▶ WHAT YOU NEED TO DO
Restate word for word the lines in the listing below, starting at the line containing "93 268 16.73" and ending at the line containing "294 365 9.43", both included; leave out the rest.

[Start of Attachment]

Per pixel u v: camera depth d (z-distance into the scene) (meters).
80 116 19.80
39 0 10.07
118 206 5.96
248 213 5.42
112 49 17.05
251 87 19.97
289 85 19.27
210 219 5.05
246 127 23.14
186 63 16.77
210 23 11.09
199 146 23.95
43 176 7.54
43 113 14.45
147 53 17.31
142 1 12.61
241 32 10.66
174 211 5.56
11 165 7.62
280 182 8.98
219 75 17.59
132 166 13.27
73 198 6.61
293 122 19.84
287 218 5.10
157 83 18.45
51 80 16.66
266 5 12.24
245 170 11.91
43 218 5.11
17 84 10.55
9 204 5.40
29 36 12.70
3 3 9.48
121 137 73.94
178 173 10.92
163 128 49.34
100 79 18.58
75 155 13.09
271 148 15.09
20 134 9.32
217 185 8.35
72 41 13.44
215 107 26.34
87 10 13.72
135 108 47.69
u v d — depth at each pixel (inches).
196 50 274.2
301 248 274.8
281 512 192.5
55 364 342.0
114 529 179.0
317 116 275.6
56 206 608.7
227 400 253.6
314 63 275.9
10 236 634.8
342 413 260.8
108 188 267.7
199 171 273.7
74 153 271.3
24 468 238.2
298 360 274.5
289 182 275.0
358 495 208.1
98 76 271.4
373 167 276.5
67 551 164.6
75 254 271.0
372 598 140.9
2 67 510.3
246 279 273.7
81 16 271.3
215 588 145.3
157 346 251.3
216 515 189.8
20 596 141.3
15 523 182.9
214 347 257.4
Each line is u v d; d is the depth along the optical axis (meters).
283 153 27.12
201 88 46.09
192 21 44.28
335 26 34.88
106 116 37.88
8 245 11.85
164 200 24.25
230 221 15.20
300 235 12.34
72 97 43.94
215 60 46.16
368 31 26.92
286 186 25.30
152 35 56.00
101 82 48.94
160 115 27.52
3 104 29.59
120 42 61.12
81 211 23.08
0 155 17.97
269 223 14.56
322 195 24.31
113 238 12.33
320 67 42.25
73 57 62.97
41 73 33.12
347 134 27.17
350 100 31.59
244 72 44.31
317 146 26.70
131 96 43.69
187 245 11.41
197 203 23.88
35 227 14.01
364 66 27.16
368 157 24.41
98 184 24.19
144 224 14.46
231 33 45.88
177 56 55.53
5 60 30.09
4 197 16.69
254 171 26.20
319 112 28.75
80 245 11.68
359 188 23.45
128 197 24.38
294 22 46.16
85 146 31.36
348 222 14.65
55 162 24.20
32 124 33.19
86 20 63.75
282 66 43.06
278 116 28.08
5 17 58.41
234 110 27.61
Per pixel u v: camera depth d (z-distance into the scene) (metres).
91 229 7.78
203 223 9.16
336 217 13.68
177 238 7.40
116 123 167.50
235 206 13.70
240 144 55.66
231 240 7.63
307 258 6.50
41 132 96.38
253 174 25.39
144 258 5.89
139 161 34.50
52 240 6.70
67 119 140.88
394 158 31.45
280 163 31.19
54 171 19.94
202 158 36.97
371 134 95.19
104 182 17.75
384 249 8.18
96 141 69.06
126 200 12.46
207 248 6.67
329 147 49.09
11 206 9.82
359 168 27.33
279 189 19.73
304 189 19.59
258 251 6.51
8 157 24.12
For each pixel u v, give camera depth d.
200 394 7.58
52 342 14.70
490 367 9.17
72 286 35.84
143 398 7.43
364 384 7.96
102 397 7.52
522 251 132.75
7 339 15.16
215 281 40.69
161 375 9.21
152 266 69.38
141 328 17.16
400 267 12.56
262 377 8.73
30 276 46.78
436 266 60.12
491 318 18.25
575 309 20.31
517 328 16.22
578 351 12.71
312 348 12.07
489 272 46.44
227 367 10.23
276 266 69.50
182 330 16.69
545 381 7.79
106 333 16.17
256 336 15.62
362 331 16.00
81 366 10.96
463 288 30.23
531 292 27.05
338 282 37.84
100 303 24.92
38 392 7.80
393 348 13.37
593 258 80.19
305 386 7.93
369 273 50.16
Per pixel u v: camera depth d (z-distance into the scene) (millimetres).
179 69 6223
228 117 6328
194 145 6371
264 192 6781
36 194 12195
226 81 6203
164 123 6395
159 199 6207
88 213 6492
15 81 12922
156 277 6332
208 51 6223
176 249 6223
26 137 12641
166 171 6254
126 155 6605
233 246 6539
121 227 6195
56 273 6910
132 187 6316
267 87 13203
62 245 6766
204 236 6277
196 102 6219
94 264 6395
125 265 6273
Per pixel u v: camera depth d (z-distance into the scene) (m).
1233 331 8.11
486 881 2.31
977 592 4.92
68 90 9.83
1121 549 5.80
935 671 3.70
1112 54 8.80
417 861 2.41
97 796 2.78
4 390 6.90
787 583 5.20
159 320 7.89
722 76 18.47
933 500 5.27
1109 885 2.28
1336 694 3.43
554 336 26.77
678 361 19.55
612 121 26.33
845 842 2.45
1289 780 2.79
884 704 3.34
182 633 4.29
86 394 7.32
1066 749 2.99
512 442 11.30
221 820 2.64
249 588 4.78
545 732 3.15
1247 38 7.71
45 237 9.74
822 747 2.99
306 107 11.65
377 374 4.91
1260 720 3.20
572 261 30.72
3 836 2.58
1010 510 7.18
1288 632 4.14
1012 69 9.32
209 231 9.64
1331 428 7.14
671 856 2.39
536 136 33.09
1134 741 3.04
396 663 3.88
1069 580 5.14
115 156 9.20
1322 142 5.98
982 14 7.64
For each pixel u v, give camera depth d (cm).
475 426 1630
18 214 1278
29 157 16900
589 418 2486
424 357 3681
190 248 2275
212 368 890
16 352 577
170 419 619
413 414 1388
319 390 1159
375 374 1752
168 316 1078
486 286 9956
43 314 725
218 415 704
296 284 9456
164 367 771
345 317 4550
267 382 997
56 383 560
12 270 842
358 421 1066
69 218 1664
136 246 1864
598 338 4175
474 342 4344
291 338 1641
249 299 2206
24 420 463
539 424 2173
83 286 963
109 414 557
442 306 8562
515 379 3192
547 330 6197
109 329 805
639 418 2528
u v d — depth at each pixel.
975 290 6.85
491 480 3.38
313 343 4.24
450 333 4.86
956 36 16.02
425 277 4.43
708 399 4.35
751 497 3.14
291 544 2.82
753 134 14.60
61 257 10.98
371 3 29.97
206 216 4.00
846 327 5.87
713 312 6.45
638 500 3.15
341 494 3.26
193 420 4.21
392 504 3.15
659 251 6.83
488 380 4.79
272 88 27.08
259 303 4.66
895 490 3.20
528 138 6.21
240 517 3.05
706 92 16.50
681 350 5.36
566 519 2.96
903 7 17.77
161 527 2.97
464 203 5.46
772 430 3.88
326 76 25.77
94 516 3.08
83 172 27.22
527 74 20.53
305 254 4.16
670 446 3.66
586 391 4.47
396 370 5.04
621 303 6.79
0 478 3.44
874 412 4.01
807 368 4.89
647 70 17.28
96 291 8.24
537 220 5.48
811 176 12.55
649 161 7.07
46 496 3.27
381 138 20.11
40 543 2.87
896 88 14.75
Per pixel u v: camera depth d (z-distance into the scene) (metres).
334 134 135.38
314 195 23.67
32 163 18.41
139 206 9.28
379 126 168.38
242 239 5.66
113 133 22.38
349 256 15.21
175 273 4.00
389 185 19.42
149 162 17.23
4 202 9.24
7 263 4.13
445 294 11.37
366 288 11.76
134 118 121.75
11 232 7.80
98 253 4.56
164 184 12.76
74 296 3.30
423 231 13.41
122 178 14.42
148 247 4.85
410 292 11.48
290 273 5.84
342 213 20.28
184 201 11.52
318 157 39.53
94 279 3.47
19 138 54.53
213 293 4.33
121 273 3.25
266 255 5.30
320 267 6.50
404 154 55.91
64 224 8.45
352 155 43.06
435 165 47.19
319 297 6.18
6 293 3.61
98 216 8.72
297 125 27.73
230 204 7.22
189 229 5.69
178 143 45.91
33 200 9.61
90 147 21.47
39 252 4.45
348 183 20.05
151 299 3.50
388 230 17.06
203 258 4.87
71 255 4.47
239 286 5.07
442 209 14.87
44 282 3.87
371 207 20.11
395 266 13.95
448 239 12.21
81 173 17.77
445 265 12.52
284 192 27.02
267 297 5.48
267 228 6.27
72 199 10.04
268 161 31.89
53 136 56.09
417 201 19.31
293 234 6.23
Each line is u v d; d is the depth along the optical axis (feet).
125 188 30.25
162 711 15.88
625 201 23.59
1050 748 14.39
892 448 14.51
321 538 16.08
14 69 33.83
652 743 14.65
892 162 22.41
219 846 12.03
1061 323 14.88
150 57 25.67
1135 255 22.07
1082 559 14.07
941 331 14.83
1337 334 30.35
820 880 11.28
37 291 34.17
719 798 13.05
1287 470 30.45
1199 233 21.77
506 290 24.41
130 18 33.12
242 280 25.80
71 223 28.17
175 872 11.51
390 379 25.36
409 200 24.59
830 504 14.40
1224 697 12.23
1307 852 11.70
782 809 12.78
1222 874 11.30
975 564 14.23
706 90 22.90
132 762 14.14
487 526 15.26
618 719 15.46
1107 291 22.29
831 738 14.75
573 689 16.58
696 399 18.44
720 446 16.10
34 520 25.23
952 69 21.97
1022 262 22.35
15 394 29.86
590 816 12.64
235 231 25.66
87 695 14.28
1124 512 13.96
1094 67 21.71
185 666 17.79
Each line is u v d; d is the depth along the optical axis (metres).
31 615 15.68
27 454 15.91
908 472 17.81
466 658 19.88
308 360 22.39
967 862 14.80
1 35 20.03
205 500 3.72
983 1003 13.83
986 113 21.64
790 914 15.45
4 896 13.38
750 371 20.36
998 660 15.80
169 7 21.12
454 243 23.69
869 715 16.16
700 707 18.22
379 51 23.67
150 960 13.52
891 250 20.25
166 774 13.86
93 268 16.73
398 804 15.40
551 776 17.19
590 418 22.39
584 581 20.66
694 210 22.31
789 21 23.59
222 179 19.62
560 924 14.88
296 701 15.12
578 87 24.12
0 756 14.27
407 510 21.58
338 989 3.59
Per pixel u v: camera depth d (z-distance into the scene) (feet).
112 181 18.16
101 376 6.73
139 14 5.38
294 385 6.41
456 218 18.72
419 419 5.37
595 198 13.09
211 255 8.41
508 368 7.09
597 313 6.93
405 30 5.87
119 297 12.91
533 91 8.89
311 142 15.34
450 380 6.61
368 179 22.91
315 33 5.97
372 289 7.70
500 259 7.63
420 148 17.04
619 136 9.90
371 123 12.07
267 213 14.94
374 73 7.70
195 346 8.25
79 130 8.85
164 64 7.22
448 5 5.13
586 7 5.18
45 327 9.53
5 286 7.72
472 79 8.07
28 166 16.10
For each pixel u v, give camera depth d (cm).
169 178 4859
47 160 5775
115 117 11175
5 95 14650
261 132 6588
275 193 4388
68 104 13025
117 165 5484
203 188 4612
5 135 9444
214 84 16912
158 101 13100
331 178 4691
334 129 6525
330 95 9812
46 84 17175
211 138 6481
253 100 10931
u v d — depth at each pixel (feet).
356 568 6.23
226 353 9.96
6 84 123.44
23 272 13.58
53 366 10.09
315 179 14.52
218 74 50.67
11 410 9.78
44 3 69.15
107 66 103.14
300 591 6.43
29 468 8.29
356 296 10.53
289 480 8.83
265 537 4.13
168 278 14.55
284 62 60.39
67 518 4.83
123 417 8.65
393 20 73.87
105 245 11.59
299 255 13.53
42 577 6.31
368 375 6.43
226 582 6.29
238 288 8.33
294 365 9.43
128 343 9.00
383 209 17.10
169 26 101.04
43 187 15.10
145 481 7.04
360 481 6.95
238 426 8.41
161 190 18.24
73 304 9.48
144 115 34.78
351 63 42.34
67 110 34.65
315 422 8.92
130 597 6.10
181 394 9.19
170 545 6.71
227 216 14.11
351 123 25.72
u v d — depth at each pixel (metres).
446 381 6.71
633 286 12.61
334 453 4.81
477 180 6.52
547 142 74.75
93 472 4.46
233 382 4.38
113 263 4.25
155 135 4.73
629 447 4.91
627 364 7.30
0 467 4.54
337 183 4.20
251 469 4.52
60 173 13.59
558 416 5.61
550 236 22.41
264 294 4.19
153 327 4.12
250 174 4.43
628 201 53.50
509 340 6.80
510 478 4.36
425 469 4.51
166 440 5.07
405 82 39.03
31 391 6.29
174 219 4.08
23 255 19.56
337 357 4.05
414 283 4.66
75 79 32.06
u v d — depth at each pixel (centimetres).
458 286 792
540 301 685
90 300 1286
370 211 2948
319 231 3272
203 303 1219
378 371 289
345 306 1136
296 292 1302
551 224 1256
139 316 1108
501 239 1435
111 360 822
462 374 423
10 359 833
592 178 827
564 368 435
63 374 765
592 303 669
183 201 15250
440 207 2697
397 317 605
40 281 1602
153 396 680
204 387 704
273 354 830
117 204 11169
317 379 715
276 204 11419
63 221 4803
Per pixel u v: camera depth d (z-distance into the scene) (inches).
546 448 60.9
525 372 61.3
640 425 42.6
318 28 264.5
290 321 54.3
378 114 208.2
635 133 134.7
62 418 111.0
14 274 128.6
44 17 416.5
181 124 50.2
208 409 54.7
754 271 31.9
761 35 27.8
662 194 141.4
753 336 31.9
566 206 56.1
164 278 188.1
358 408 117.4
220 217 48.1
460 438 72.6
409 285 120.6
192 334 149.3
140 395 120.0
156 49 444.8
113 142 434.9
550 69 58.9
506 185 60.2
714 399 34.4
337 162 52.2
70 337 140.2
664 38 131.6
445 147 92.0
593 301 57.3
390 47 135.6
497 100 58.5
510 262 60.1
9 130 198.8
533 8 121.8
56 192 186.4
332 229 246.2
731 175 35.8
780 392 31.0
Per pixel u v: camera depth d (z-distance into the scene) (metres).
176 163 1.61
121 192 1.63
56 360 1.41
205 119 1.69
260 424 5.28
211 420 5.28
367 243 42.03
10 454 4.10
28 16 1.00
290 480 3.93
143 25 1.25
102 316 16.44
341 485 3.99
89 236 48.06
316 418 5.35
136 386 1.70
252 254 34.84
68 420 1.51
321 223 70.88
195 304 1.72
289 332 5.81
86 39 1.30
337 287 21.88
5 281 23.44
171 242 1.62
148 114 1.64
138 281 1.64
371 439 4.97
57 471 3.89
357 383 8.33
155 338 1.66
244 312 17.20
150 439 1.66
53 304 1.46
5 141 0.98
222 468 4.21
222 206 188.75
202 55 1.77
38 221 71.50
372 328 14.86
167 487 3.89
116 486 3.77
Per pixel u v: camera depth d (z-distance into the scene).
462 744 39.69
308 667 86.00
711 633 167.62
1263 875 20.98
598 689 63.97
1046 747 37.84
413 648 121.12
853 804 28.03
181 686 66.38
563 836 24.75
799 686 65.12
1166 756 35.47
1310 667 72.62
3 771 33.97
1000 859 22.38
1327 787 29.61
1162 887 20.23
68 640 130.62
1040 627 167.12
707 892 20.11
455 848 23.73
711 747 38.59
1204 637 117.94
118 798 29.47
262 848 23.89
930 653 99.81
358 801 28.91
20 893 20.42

[End of Attachment]

▶ EXERCISE ANSWER
93 268 16.73
398 804 15.40
551 776 17.19
590 418 22.39
584 581 20.66
694 210 22.31
789 21 23.59
222 179 19.62
560 924 14.88
296 701 15.12
578 87 24.12
0 756 14.27
407 510 21.58
338 989 3.59
Per pixel u v: camera depth d (z-distance into the scene) (feet).
112 181 18.16
101 376 6.73
139 14 5.38
294 385 6.41
456 218 18.72
419 419 5.37
595 198 13.09
211 255 8.41
508 368 7.09
597 313 6.93
405 30 5.87
119 297 12.91
533 91 8.89
311 142 15.34
450 380 6.61
368 179 22.91
315 33 5.97
372 289 7.70
500 259 7.63
420 148 17.04
619 136 9.90
371 123 12.07
267 213 14.94
374 73 7.70
195 346 8.25
79 130 8.85
164 64 7.22
448 5 5.13
586 7 5.18
45 327 9.53
5 286 7.72
472 79 8.07
28 166 16.10
For each pixel u v, give camera depth d (cm).
169 178 4859
47 160 5775
115 117 11175
5 95 14650
261 132 6588
275 193 4388
68 104 13025
117 165 5484
203 188 4612
5 135 9444
214 84 16912
158 101 13100
331 178 4691
334 129 6525
330 95 9812
46 84 17175
211 138 6481
253 100 10931
u v d — depth at each pixel (feet).
356 568 6.23
226 353 9.96
6 84 123.44
23 272 13.58
53 366 10.09
315 179 14.52
218 74 50.67
11 410 9.78
44 3 69.15
107 66 103.14
300 591 6.43
29 468 8.29
356 296 10.53
289 480 8.83
265 537 4.13
168 278 14.55
284 62 60.39
67 518 4.83
123 417 8.65
393 20 73.87
105 245 11.59
299 255 13.53
42 577 6.31
368 375 6.43
226 582 6.29
238 288 8.33
294 365 9.43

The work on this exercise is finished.